Since they emerged from the overpopulated coterie of Northern California psych-rock acts, Carlton Melton have been on a journey of simplification and distillation. It is an illuminating exercise to revisit their debut, 2009’s Pass It On, and note just how musical it is, how colourful, compared to this, their sixth album proper. Mind Minerals is a double album of magnificent monotony, defiantly uncompromising improvisation and breathtakingly dense instrumental noise.
You could argue that since Pass It On the three-piece have been on a mission to squash the space out of their vocal-less compositions.

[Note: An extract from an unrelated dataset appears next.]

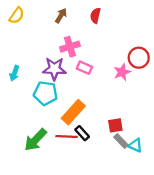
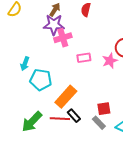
pink rectangle: (84, 68) -> (84, 58), moved, turned -32
purple star: (54, 69) -> (54, 25), moved
cyan arrow: (14, 73) -> (25, 64), moved
gray rectangle: (121, 141) -> (99, 123), moved

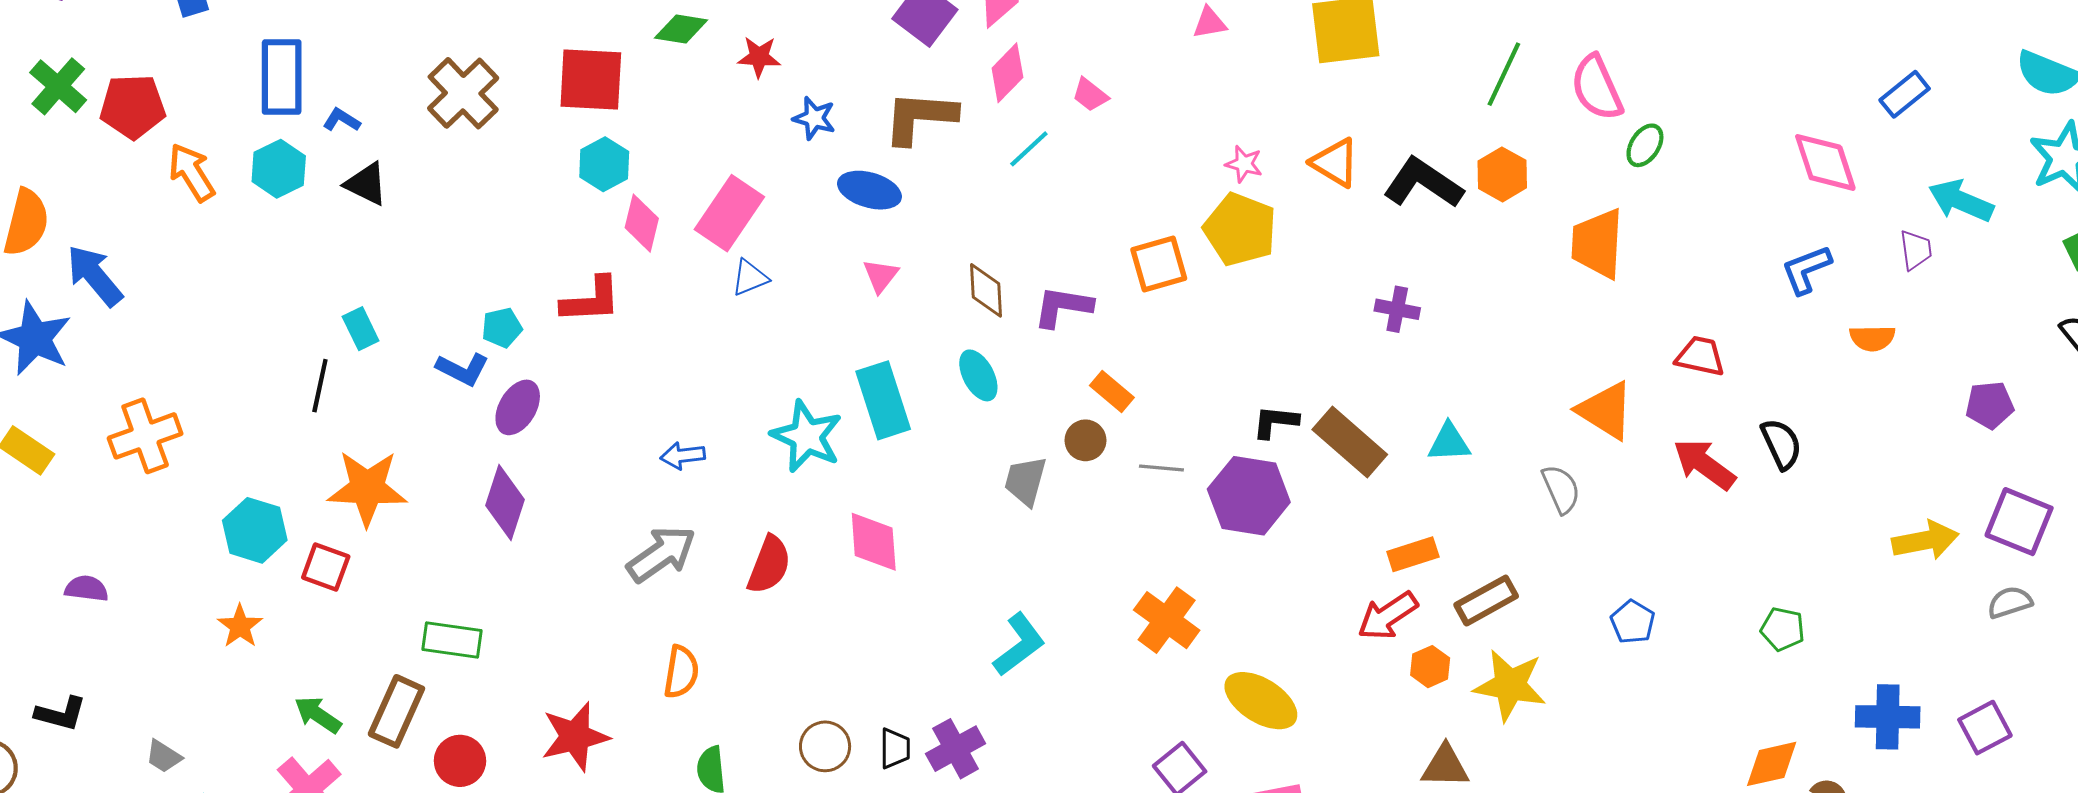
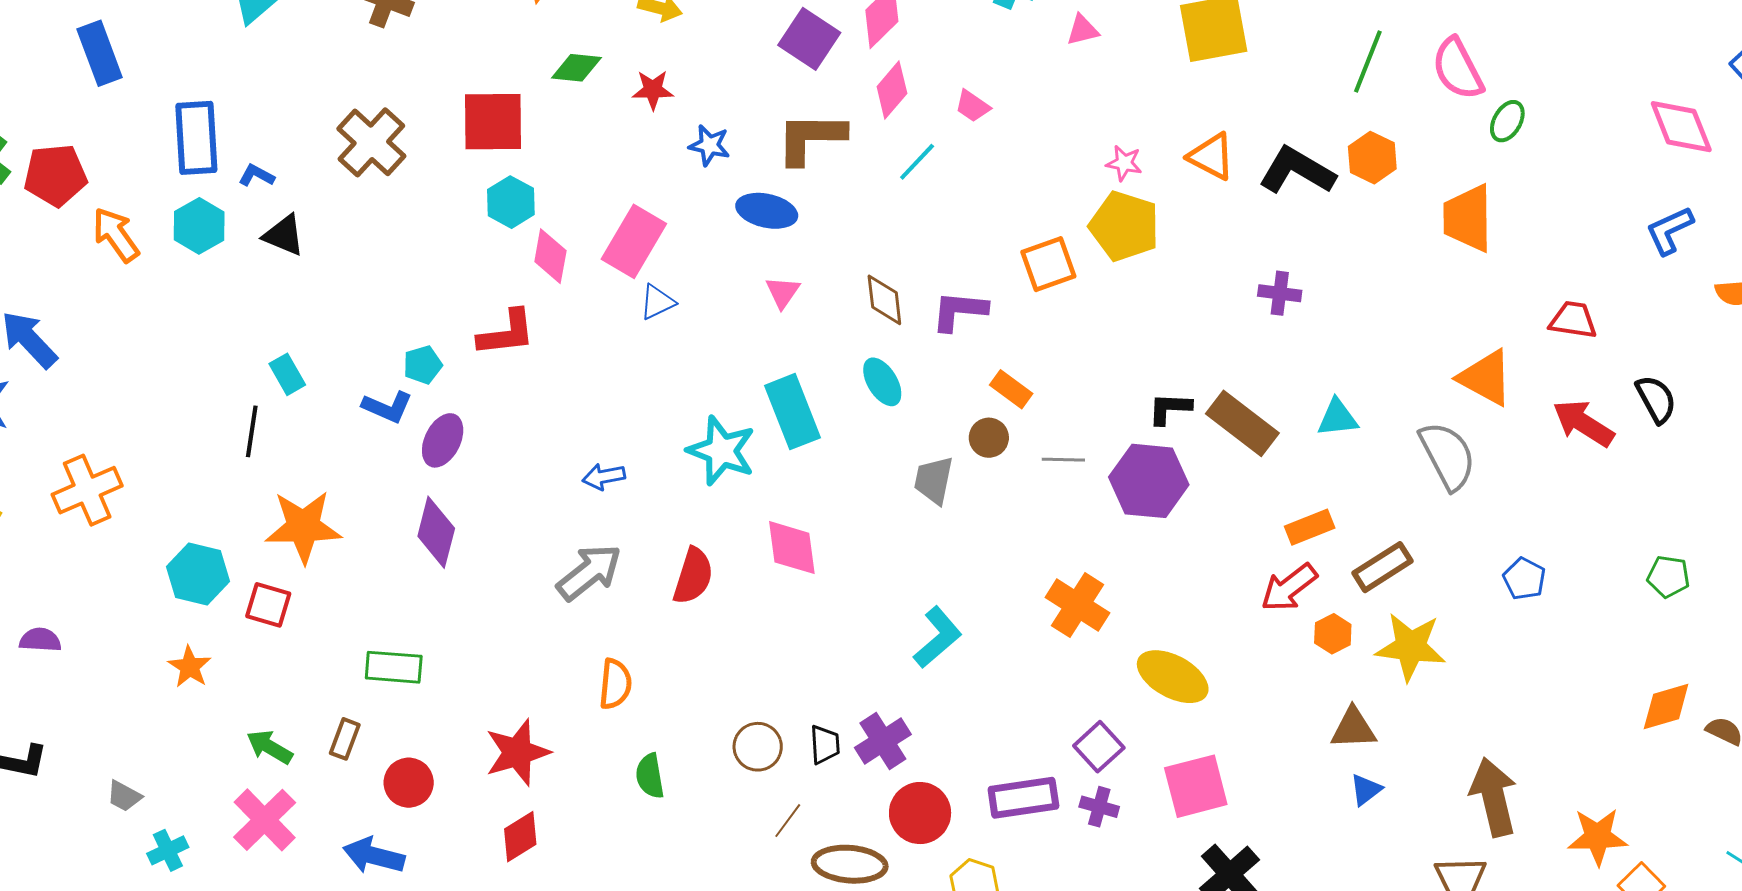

Some of that nascent album, such as the fabulous cover of Pink Floyd’s ‘When You’re In’, sounds positively baroque against the relentlessly heavy progress of Mind Minerals. Theirs has been a mission to essentialise their sound, to acutely home in on this particular strand of muddy yet dizzying astral psych that is free of melodic sweetness or any ornate production.
That said, the material on Mind Minerals can probably be split into two camps. On one hand, there are the propulsive, unchanging, rhythmic pieces that warrant ongoing comparison with similarly hirsute middle-aged adventurers in electric/electronic minimalism, and fellow San Franciscans, Wooden Shjips. ‘Electrified Sky’ is along these lines, as is the quaking, grinding, slow thud of particular highlight ‘Sea Legs’, eight minutes of dark, head-nodding noise adorned with Rich Millman’s wailing improvised guitar lines.
On the other hand, Carlton Melton have here embraced semi-ambient soundscapes more than on previous albums. It is here more than anywhere else that we find them exploring the possibilities of reduction, drone and meditative tones – the influence of avant-garde composers such as La Monte Young and Angus MacLise should never be underestimated. On Mind Minerals, ‘The Lighthouse’ and ‘Snow Moon’ come pretty close to sound-bath territory, with their moody Eno-ish swathes of synthesizer and drawn-out (or drawled-out) cymbal washes. The similarly amelodic ‘Climbing The Ladder’ and ‘Atmospheric River’ further emphasise the band’s smokier and woozier side, while the deeply affecting ‘Way Back When’ has shades of Amen Dunes, whose lo-fi, guitar-based noise experiments conjure an aesthetic of deepest night time that is highly comparable with this particular Carlton Melton mood.
One track on Mind Minerals actually doesn’t fit neatly into these categories, and that is ‘Basket Full Of Trumpets’ which, much like ‘Diamond In The Rough’ from previous album Out To Sea, offers finely picked guitar noodling over an unchanging drum beat. It’s a respite from the rest of the album’s considerable intensity, yet even this is underpinned by a low and foreboding, albeit unobtrusive, bass drone.
Many reviews of Carlton Melton albums point out that they hardly offer anything new to the vast spectrum of psychedelic rock. And while that is generally true, Mind Minerals is at least the sound of a band arriving at and wholeheartedly expressing their core in the wake of a number of years working out exactly what that is. This is as good a pathway into the unearthly clamour of Carlton Melton as any.